Crítica do
Segundo Caderno de O Globo (20/4/2016)
Crítica/ “O como e
o porquê”
O feminino em tese e na prática |
O texto da americana Sarah Treem poderia se
tornar tão inóspito e intrigante como teses científicas que tratam da “teoria
da menstruação como defesa” ou da “hipótese da avó”. Como são essas as teorias
de duas cientistas, personagens de “O como e o porquê” que debatem suas investigações com detalhes de pesquisadoras, o risco de se
tornarem enfadonhas é bastante grande. Mas a habilidade da autora, transpõe o
limite da demonstração para encontrar a dimensão dramática de ideias, que
tratam ainda da condição feminina. Rachel, pós-doutoranda em biologia, visita a
doutora Zelda, especialista na mesma área, em busca de subsídios para apoiar a
sua investigação. O que a princípio parece consulta científica, se revela algo
bem mais íntimo, como o desvendamento de um parentesco conflituado, questões
psicológicas que envolvem origens e vaidade e competição como variáveis no
rigor do conhecimento. As dúvidas teóricas de Rachel se misturam às
existenciais de Zelda, que rebate as contradições pessoais da estudante com revelações
que marcam a passagem do tempo, na sua vida, no seu corpo, na sua ciência. Acrescente-se
a discussão sobre a mulher como geradora biológica e depositária da cultura do eterno feminino e o arco narrativo se
completa.

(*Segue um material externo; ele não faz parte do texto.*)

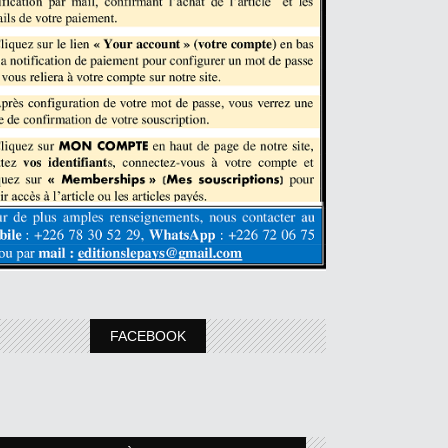
FACEBOOK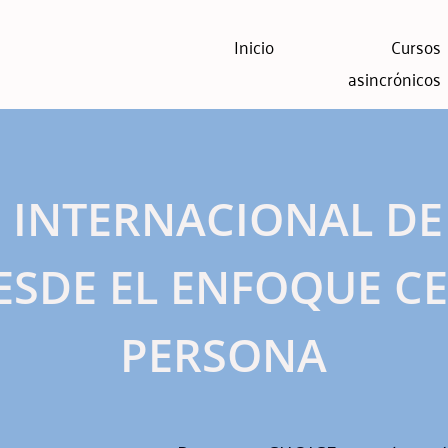
Inicio
Cursos
asincrónicos
N INTERNACIONAL DE
ESDE EL ENFOQUE C
PERSONA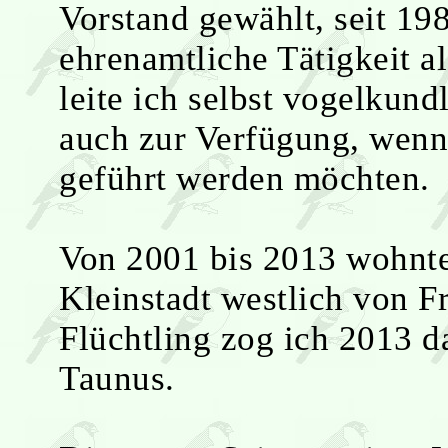
Vorstand gewählt, seit 19
ehrenamtliche Tätigkeit a
leite ich selbst vogelkun
auch zur Verfügung, wenn
geführt werden möchten.
Von 2001 bis 2013 wohnte
Kleinstadt westlich von F
Flüchtling zog ich 2013 
Taunus.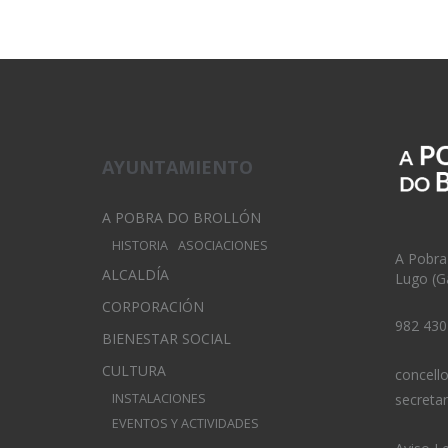
AYUNTAMIENTO
A POBRA DO BROLLÓN
HISTORIA
ASOCIACIONES
A Pobra
ALCALDÍA
Lugo (Ga
CORPORACIÓN
982 430
BIENESTAR SOCIAL
CULTURA
concell
INSTALACIONES
secreta
EVENTOS Y ACTIVIDADES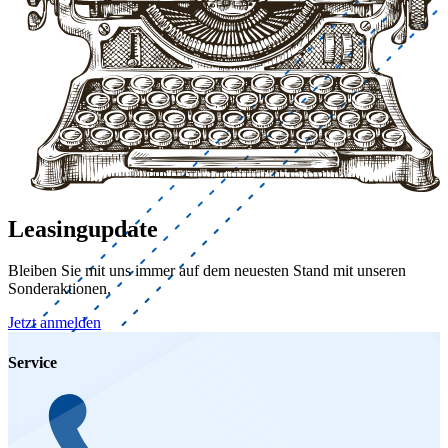
Leasingupdate
Bleiben Sie mit uns immer auf dem neuesten Stand mit unseren
Sonderaktionen.
Jetzt anmelden
Service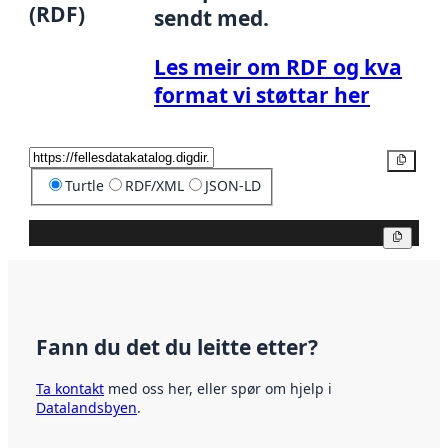
(RDF)
sendt med.
Les meir om RDF og kva
format vi støttar her
Kopier
Turtle
RDF/XML
JSON-LD
Kopier
Fann du det du leitte etter?
Ta kontakt
med oss her, eller spør om hjelp i
Datalandsbyen
.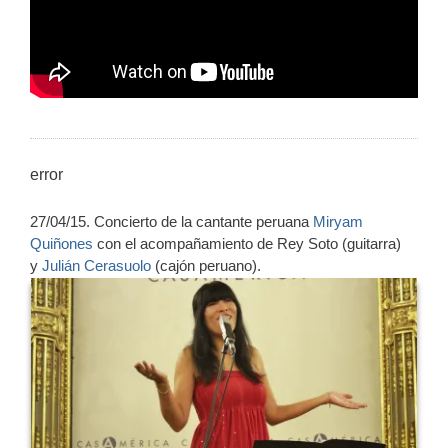
error
27/04/15. Concierto de la cantante peruana
Miryam
Quiñones
con el acompañamiento de Rey Soto (guitarra)
y
Julián Cerasuolo
(cajón peruano).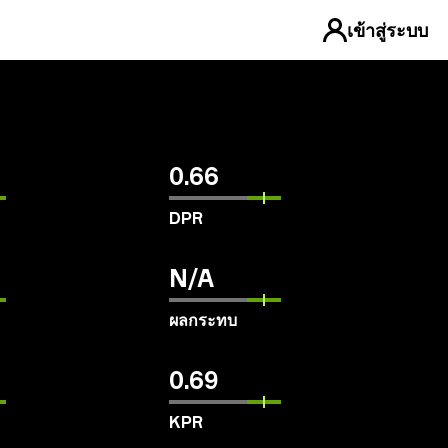
เข้าสู่ระบบ
0.66
DPR
N/A
ผลกระทบ
0.69
KPR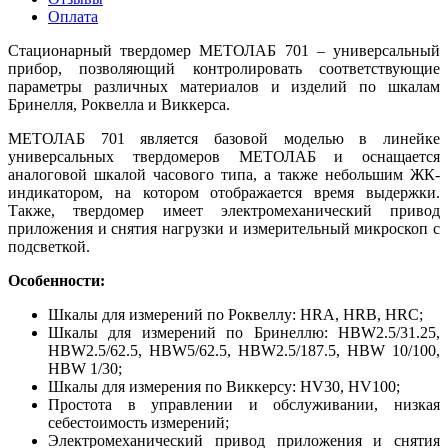
Оплата
Стационарный твердомер МЕТОЛАБ 701 – универсальный
прибор, позволяющий контролировать соответствующие
параметры различных материалов и изделий по шкалам
Бринелля, Роквелла и Виккерса.
МЕТОЛАБ 701 является базовой моделью в линейке
универсальных твердомеров МЕТОЛАБ и оснащается
аналоговой шкалой часового типа, а также небольшим ЖК-
индикатором, на котором отображается время выдержки.
Также, твердомер имеет электромеханический привод
приложения и снятия нагрузки и измерительный микроскоп с
подсветкой.
Особенности:
Шкалы для измерений по Роквеллу: HRA, HRB, HRC;
Шкалы для измерений по Бринеллю: HBW2.5/31.25,
HBW2.5/62.5, HBW5/62.5, HBW2.5/187.5, HBW 10/100,
HBW 1/30;
Шкалы для измерения по Виккерсу: HV30, HV100;
Простота в управлении и обслуживании, низкая
себестоимость измерений;
Электромеханический привод приложения и снятия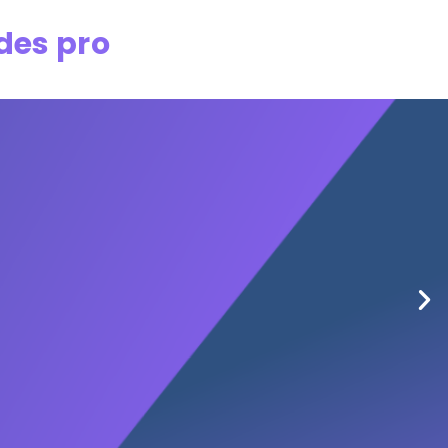
 des pro
é,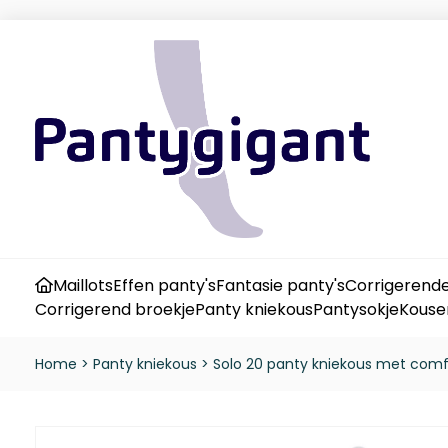
Maillots
Effen panty's
Fantasie panty's
Corrigerende
Corrigerend broekje
Panty kniekous
Pantysokje
Kouse
Home
>
Panty kniekous
>
Solo 20 panty kniekous met comf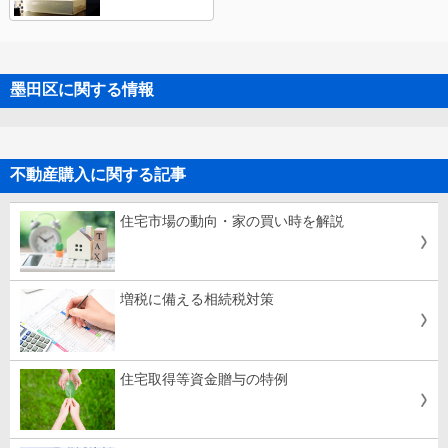
墨田区に関する情報
不動産購入に関する記事
住宅市場の動向・家の買い時を解説
増税に備える相続税対策
住宅取得等資金贈与の特例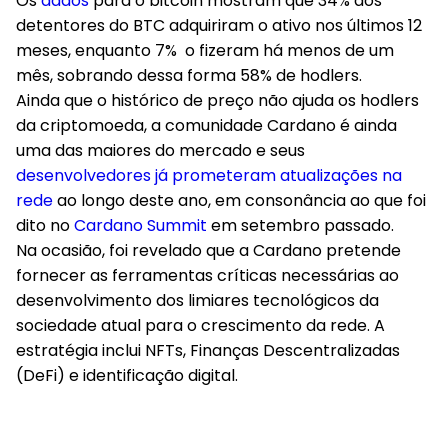
Os
da
d
os
para o bitcoin mostram que 34% dos
detentores do BTC adquiriram o ativo nos últimos 12
meses, enquanto 7% o fizeram há menos de um
mês, sobrando dessa forma 58% de hodlers.
Ainda que o histórico de preço não ajuda os hodlers
da criptomoeda, a comunidade Cardano é ainda
uma das maiores do mercado e seus
desenvolvedores já prometeram atualizações na
rede
ao longo deste ano, em consonância ao que foi
dito no
Cardano Summit
em setembro passado.
Na ocasião, foi revelado que a Cardano pretende
fornecer as ferramentas críticas necessárias ao
desenvolvimento dos limiares tecnológicos da
sociedade atual para o crescimento da rede. A
estratégia inclui NFTs, Finanças Descentralizadas
(DeFi) e identificação digital.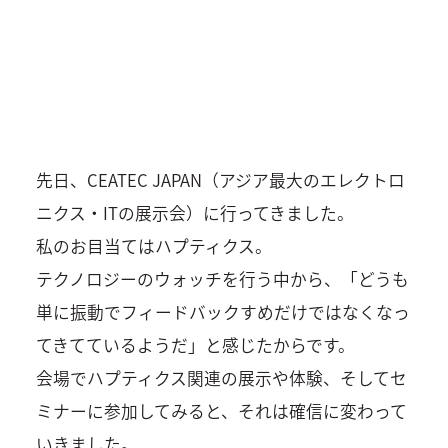
先日、CEATEC JAPAN（アジア最大のエレクトロ
ニクス・ITの展示会）に行ってきました。
私のお目当てはハプティクス。
テクノロジーのウォッチを行う中から、「どうも
単に振動でフィードバックすめだけではなくなっ
てきてているようだ」と感じたからです。
会場でハプティクス関連の展示や体験、そしてセ
ミナーに参加してみると、それは確信に変わって
いきました。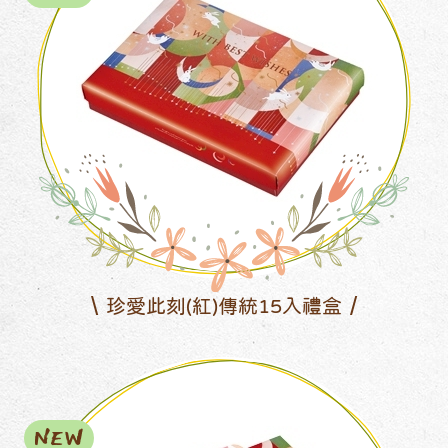
珍愛此刻(紅)傳統15入禮盒
NEW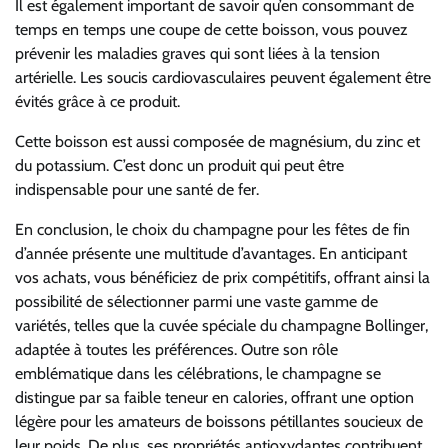
Il est également important de savoir qu’en consommant de
temps en temps une coupe de cette boisson, vous pouvez
prévenir les maladies graves qui sont liées à la tension
artérielle. Les soucis cardiovasculaires peuvent également être
évités grâce à ce produit.
Cette boisson est aussi composée de magnésium, du zinc et
du potassium. C’est donc un produit qui peut être
indispensable pour une santé de fer.
En conclusion, le choix du champagne pour les fêtes de fin
d’année présente une multitude d’avantages. En anticipant
vos achats, vous bénéficiez de prix compétitifs, offrant ainsi la
possibilité de sélectionner parmi une vaste gamme de
variétés, telles que la cuvée spéciale du champagne Bollinger,
adaptée à toutes les préférences. Outre son rôle
emblématique dans les célébrations, le champagne se
distingue par sa faible teneur en calories, offrant une option
légère pour les amateurs de boissons pétillantes soucieux de
leur poids. De plus, ses propriétés antioxydantes contribuent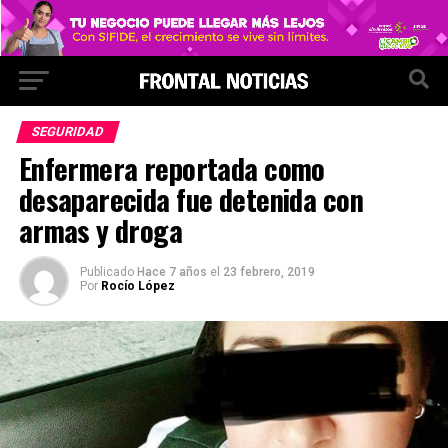
SEGURIDAD
Enfermera reportada como
desaparecida fue detenida con
armas y droga
Publicado
Hace 7 años
el
23 febrero, 2019
Por
Rocío López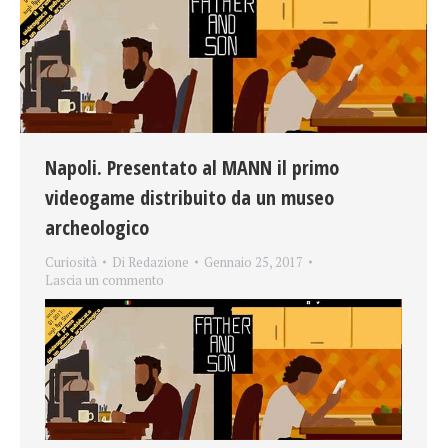
Napoli. Presentato al MANN il primo
videogame distribuito da un museo
archeologico
Curiosità
Di
Redazione
Gennaio 25, 2017
Lascia un commento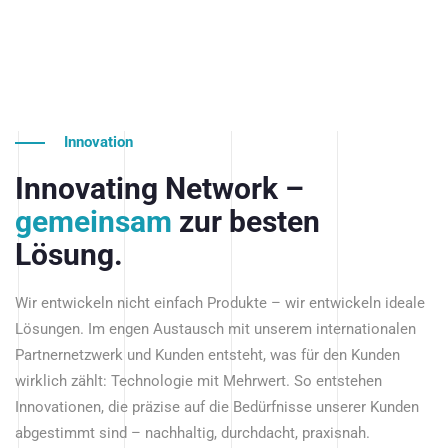
Innovation
Innovating Network –
gemeinsam
zur besten
Lösung.
Wir entwickeln nicht einfach Produkte – wir entwickeln ideale
Lösungen. Im engen Austausch mit unserem internationalen
Partnernetzwerk und Kunden entsteht, was für den Kunden
wirklich zählt: Technologie mit Mehrwert. So entstehen
Innovationen, die präzise auf die Bedürfnisse unserer Kunden
abgestimmt sind – nachhaltig, durchdacht, praxisnah.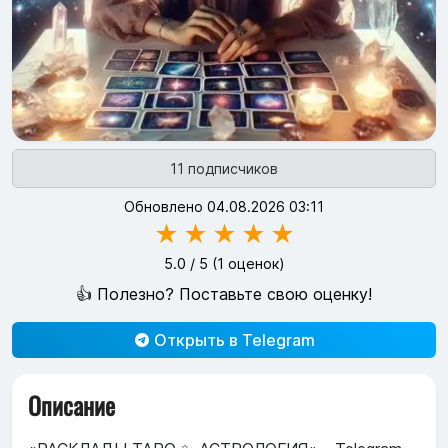
11 подписчиков
Обновлено 04.08.2026 03:11
★
★
★
★
★
5.0
/ 5 (
1
оценок)
👍 Полезно? Поставьте свою оценку!
Открыть в Telegram
Описание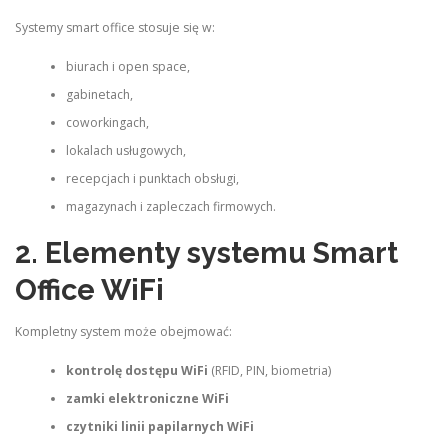
Systemy smart office stosuje się w:
biurach i open space,
gabinetach,
coworkingach,
lokalach usługowych,
recepcjach i punktach obsługi,
magazynach i zapleczach firmowych.
2. Elementy systemu Smart
Office WiFi
Kompletny system może obejmować:
kontrolę dostępu WiFi
(RFID, PIN, biometria)
zamki elektroniczne WiFi
czytniki linii papilarnych WiFi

Em forma de diálogo intenso, sem desvios para a ação, concentrada
unicamente nas palavras, as personagens ficam frente a frente, em antítese permanente
do como diante do porquê. O diretor e cenógrafo Paulo de Moraes utilizou meios
econômicos e precisos na construção da passagem de uma voz a outra. A
alternância é baseada no que é dito, na expressão própria trazida pela palavra,
que o diretor capturou no movimento dos significados, emprestando-lhe o
interesse de alcança-la em pleno voo. O cenário simples, com cadeiras em
estilos diferentes, distribuídas pelo amplo palco do teatro Ginástico, é
iluminado com extrema sensibilidade por Maneco Quinderé. Acompanhando a
movimentação das atrizes, concentrando áreas de intimidade, marcando o ritmo
das cenas, a luz adquire, não apenas o papel
integrado ao desenho da montagem,
mas a leitura visual do conflito. A tradução sonora de Alice Steinbruck, os
figurinos corretos de Desirée Bastos e a certeira trilha sonora original de
Bianca Gismonti completam a ficha técnica-artística. As personagens apresentam
dificuldades nada desprezíveis às atrizes, desafiadas a se defrontar com um
volume de texto a ser projetado como ideia e vivido como emoção. Oscilar nesta gangorra,
mantendo a interpretação na centralidade do equilíbrio, é um jogo arriscado de
atuação, assumido com coragem por Alice Steinbruck e Suzana Faini. Enquanto
Alice revela-se mais à vontade na exposição das teses da doutoranda, Suzana se
abriga melhor nos embates mais emocionais da decana, ainda que ambas não deixem
escapar, momento algum, o interesse do espectador.